Otistik bozuklugun tedavisi gerekli egitim ile gelismemis sosyal becerilerin kazandirilmasina ve eksik kalmis iletisim becerilerinin takviyesine yoneliktir. Eger eslik eden semptomlar varsa ona yonelik ilac tedavisi yapilabilir. Cocuklarin prognozu , erken mudahale , eslik eden merkezi sinir sistemi problemlerinin olup olmamasi , verilen egitime cevap, 4-5 yasina kadar olusan kelime sayisi ile belli olabilmektedir. Yuksek fonksiyonlu otistiklerde prognoz daha iyi olabilmektedir. Eslik eden merkezi sinir sistemi problemlerine yonelik mudahalenin yapilmasi gerekir. Yurt disinda farkli tedavi yaklasimlarindan bazilari vitamin tedavisi , diet, sekretin tedavisi ,Naltrekson tedavisi vb tedavi yontemleridir. Ancak bu tedavi yontemleri ulkemizde yaygin olarak kullanilmamaktadir ve tedavi ediciligi konusunda kesin veriler bulunmamaktadir.

Otistik bozuklukta hiperaktivite , kendine zarar verici davranislar , hircinlik , egitime uyumsuzluk , zeka sorunlari gibi ek belirtiler olursa bunlara yonelik tedavi yaklasimlari uygulanmalidir.

Temel tedavi ozellikle anne baba tarafindan israrla egitimin devam ettirilmesi ile birlikte cocuklarin bireysel egitim , konusma egitimi , grup terapisi , ince motor beceri yonunde egitim almasidir. Ulkemizde egitim konusunda cok ileri duzeyde egitim kurumlari bulunmamakta bu cocuklar okul cagina geldiklerinde egitim ile ilgili bazi sorunlar ile karsilasmaktadirlar. Tedavide temel unsur egitimin surekliligidir. Cocuklarin egitime baslama yasi onemlidir. Ne kadar erken mudahale edilirse o kadar iyi olmaktadir. Otistik belirtileri olan cocuklarin mumkun olan en kisa zamanda tedavi ekibi ile irtibat kurmasi ve tani kesinlestikten sonra gerekli tedavi planinin hemen islemeye baslamasi gerekir.

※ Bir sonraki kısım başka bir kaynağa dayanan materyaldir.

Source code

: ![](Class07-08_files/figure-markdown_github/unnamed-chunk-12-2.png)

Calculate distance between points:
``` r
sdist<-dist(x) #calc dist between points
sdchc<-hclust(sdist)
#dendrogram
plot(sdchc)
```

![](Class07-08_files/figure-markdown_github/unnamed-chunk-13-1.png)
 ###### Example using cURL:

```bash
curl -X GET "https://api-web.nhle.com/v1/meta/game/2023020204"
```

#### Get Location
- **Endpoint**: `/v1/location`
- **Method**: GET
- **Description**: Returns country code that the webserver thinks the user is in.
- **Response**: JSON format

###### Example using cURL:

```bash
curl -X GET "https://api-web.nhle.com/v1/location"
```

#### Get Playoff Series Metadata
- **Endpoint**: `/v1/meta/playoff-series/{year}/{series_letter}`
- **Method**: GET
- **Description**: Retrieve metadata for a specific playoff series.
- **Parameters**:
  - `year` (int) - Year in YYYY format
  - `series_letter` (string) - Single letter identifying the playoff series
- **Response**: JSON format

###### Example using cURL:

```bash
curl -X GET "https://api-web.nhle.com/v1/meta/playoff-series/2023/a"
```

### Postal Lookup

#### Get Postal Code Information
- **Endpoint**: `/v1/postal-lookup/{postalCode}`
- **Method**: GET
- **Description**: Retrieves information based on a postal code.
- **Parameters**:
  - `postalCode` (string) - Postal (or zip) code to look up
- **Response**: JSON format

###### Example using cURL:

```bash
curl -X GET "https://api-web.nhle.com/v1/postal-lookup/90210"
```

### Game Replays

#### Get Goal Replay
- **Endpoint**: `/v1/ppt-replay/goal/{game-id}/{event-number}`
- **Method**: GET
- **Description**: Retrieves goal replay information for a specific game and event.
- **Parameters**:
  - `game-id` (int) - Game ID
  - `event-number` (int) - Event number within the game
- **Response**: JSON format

Son olarak sunu belirtmek gerekir dogumsal isitme ve gorme kaybi ,reaktif baglanma bozuklugu ,zeka gerilikleri , duygusal uyarilardan uzak kalmis cocuklarda otistik belirtiler gorulmekle beraber, ayrici taninin bu hastaliklar goz onunde bulundurularak bir cocuk psikiyatristi tarafindan yapilmasi gerekir.